# Drummer needed for gigging Blues-Rock band in Ottawa



## Rideski (Feb 25, 2009)

Looking for an experienced drummer in the Ottawa for an actively gigging blues-rock band (Dirty Little Secret). Please PM me if you are one or know of someone.
Thx,
Ian


----------



## gtone (Nov 1, 2009)

Here's a "dirty little secret" for ya - yer on a guitar forum bro'! No guitar player in his right mind is gonna share his "good drummer" leads. Like fishing spots, nobody shares this info (at least, around here they don't). Guitarists/bassists are notorious for keeping this stuff to themselves, just in case their current drummer leaves the fold for whatever reason.

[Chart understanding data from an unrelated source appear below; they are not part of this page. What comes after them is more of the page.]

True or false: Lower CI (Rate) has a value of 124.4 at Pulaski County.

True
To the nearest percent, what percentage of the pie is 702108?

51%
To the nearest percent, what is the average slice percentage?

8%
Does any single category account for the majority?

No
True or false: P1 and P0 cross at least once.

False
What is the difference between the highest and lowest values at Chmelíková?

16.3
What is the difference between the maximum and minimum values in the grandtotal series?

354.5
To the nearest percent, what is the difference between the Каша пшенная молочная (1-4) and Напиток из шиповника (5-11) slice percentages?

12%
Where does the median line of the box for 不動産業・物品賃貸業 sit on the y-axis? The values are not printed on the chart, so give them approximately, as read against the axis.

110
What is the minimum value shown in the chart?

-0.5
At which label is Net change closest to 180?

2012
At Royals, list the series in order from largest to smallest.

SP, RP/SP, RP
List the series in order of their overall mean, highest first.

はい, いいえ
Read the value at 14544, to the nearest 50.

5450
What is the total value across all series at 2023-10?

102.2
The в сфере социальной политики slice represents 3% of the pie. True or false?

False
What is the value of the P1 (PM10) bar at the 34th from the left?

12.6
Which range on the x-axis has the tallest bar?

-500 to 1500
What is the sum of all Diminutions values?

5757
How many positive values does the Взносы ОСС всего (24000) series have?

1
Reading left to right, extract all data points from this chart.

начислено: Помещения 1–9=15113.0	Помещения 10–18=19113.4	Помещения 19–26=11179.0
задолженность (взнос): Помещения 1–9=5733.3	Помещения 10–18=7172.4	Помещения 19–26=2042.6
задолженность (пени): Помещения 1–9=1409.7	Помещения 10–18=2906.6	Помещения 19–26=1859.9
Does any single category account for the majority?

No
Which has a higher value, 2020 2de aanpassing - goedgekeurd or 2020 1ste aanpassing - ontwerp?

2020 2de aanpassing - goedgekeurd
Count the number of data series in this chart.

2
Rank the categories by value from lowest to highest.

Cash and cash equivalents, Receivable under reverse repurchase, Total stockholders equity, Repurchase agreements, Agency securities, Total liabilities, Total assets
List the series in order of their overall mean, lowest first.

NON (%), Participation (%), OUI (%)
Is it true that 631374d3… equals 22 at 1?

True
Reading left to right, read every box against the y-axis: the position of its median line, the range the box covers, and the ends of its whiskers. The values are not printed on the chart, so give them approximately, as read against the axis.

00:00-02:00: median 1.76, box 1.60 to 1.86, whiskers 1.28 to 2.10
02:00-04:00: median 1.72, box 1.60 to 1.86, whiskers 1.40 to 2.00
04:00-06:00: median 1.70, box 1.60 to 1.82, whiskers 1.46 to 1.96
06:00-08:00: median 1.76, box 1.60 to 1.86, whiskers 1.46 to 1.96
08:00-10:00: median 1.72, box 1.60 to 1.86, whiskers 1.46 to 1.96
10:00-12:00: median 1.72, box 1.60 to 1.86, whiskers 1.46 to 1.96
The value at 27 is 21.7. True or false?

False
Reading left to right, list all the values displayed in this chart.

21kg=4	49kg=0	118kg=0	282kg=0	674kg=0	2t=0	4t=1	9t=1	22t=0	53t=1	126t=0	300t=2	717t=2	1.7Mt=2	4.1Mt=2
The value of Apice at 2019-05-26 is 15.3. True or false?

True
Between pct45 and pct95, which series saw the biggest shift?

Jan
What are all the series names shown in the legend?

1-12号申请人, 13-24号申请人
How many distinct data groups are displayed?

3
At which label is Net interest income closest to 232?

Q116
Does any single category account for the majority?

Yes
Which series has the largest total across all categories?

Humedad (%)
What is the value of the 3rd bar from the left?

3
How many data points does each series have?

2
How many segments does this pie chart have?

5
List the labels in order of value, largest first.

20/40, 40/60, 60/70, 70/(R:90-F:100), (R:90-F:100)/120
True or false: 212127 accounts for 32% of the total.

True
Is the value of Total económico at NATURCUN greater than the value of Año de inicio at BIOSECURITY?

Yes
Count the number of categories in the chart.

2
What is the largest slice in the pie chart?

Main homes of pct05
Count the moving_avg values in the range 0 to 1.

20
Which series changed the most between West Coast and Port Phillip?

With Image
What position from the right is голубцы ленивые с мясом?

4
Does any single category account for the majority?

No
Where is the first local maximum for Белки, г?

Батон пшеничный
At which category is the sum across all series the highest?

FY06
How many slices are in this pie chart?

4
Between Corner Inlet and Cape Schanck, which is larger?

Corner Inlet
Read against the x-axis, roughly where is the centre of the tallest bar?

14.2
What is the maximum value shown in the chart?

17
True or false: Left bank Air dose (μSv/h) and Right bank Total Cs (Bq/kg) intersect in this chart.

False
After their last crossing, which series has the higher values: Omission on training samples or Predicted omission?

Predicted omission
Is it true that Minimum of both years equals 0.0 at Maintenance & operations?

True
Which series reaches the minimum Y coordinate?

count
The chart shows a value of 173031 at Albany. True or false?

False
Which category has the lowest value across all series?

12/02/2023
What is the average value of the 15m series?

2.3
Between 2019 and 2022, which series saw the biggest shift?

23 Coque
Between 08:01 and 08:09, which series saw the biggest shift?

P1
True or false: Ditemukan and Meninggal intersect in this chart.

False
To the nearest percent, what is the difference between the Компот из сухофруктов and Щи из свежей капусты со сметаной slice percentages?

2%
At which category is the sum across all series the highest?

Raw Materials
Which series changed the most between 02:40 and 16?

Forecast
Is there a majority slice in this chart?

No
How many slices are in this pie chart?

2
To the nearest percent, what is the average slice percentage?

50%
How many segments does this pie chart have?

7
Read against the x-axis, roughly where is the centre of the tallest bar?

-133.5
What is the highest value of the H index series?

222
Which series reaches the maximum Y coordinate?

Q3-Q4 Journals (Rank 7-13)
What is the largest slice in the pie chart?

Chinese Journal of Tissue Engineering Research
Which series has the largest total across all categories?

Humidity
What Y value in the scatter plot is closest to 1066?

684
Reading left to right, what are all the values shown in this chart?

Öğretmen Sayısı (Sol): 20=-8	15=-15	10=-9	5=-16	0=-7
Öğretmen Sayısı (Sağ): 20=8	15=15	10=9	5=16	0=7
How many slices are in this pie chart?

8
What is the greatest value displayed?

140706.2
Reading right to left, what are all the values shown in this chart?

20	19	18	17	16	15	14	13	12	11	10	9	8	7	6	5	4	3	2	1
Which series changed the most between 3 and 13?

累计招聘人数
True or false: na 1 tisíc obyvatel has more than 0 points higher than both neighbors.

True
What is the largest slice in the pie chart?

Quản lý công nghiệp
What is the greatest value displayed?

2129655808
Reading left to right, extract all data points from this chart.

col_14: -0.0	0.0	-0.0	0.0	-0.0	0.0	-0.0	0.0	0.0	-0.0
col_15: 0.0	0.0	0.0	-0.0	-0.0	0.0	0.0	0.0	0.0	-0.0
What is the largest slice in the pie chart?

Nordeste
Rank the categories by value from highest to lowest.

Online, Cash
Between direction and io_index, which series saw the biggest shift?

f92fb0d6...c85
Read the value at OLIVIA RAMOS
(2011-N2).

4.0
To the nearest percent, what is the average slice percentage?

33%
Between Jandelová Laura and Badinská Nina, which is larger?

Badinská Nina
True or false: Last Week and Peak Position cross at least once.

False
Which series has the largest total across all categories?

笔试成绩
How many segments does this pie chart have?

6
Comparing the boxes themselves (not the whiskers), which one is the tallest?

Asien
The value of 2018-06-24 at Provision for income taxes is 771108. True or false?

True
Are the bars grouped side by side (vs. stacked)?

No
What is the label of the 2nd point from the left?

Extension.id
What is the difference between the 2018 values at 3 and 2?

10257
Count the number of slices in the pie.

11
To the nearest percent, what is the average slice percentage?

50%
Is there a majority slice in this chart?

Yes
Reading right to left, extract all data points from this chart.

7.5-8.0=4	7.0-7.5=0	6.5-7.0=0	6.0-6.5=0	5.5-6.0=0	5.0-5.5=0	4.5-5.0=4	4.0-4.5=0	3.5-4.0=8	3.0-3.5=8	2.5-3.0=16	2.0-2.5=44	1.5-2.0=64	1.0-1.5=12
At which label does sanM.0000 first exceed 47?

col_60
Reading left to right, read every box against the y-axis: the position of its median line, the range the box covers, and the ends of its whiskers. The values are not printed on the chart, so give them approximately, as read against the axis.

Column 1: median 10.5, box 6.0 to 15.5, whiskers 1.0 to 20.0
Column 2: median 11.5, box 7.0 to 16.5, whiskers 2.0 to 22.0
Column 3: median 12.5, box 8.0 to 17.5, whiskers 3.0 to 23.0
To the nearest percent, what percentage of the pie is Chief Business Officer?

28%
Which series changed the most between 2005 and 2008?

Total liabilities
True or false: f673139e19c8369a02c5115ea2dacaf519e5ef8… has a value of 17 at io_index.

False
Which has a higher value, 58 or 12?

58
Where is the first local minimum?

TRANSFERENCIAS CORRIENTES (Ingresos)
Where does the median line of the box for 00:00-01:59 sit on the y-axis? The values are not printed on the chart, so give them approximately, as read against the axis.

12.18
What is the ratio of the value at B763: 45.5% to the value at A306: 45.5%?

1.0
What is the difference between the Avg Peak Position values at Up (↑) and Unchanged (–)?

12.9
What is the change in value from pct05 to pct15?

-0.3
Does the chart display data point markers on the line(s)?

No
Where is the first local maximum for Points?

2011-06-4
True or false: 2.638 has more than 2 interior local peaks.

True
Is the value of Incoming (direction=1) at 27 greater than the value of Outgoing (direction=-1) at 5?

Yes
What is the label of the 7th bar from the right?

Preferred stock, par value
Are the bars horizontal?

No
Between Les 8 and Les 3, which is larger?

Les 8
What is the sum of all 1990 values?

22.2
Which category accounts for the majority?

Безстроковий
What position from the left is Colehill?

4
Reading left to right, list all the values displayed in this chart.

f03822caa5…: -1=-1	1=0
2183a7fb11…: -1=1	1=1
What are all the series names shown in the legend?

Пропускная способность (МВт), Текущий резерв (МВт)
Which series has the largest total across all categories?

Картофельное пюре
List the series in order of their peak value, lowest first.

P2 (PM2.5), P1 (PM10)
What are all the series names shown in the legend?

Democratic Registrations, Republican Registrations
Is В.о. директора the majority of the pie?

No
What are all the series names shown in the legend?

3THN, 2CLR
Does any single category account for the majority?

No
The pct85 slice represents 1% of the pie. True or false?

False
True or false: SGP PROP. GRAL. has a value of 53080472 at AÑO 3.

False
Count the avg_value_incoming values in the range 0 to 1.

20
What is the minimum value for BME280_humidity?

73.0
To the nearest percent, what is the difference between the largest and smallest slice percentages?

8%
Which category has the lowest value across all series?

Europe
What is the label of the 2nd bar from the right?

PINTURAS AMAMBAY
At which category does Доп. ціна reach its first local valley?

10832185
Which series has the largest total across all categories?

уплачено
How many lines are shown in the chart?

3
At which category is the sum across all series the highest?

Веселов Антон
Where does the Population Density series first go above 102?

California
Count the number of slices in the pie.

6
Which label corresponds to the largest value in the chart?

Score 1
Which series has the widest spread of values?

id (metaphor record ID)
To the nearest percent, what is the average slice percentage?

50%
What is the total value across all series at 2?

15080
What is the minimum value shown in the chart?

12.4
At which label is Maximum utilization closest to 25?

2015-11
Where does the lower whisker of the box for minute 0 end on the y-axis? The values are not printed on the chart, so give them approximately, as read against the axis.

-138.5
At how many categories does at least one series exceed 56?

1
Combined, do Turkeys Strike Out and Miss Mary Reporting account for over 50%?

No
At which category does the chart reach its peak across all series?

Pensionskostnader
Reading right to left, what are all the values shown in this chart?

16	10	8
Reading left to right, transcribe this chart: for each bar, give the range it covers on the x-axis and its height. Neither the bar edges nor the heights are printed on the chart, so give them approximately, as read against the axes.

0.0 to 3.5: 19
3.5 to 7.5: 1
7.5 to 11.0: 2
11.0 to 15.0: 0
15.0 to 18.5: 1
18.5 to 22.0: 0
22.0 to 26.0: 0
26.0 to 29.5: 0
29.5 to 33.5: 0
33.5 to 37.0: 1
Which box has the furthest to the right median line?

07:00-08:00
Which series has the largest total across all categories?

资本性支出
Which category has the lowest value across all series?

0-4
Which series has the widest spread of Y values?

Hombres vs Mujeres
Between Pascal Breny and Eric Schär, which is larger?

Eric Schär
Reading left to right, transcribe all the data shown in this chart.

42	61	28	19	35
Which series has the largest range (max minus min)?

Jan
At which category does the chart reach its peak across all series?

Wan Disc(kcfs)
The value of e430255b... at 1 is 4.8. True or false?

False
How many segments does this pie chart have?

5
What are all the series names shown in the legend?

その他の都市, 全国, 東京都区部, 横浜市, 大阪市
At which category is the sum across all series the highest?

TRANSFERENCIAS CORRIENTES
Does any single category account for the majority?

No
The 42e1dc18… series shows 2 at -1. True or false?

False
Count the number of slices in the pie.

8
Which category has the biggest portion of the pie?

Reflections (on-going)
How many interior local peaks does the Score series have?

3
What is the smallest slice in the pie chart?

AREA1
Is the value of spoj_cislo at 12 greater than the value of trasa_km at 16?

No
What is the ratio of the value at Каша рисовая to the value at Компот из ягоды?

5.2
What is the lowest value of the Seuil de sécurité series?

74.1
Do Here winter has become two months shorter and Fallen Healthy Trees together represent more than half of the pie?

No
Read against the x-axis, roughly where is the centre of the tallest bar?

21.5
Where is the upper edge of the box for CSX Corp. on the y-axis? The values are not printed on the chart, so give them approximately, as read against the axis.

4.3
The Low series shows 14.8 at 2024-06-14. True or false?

Solid, reliable, non-flakey, non-substance abusing drummers that play with flare and dynamics are worth their weight in gold! 

Just kidding, of course - good luck with your search... GF^%@


----------



## Rideski (Feb 25, 2009)

gtone said:


> Here's a "dirty little secret" for ya - yer on a guitar forum bro'! No guitar player in his right mind is gonna share his "good drummer" leads. Like fishing spots, nobody shares this info (at least, around here they don't). Guitarists/bassists are notorious for keeping this stuff to themselves, just in case their current drummer leaves the fold for whatever reason. Solid, reliable, non-flakey, non-substance abusing drummers that play with flare and dynamics are worth their weight in gold!
> 
> Just kidding, of course - good luck with your search... GF^%@


I know..but its worth a try. We are losing a drummer exactly like you describe above as he is doing a complete 180 in music styles.


----------



## gtone (Nov 1, 2009)

Happy you took it in the spirit intended. Just trying to have some fun here as this forum can get a little "dry" at times.

Seriously though, good luck finding a drummer. The good ones are hard to find it seems...


----------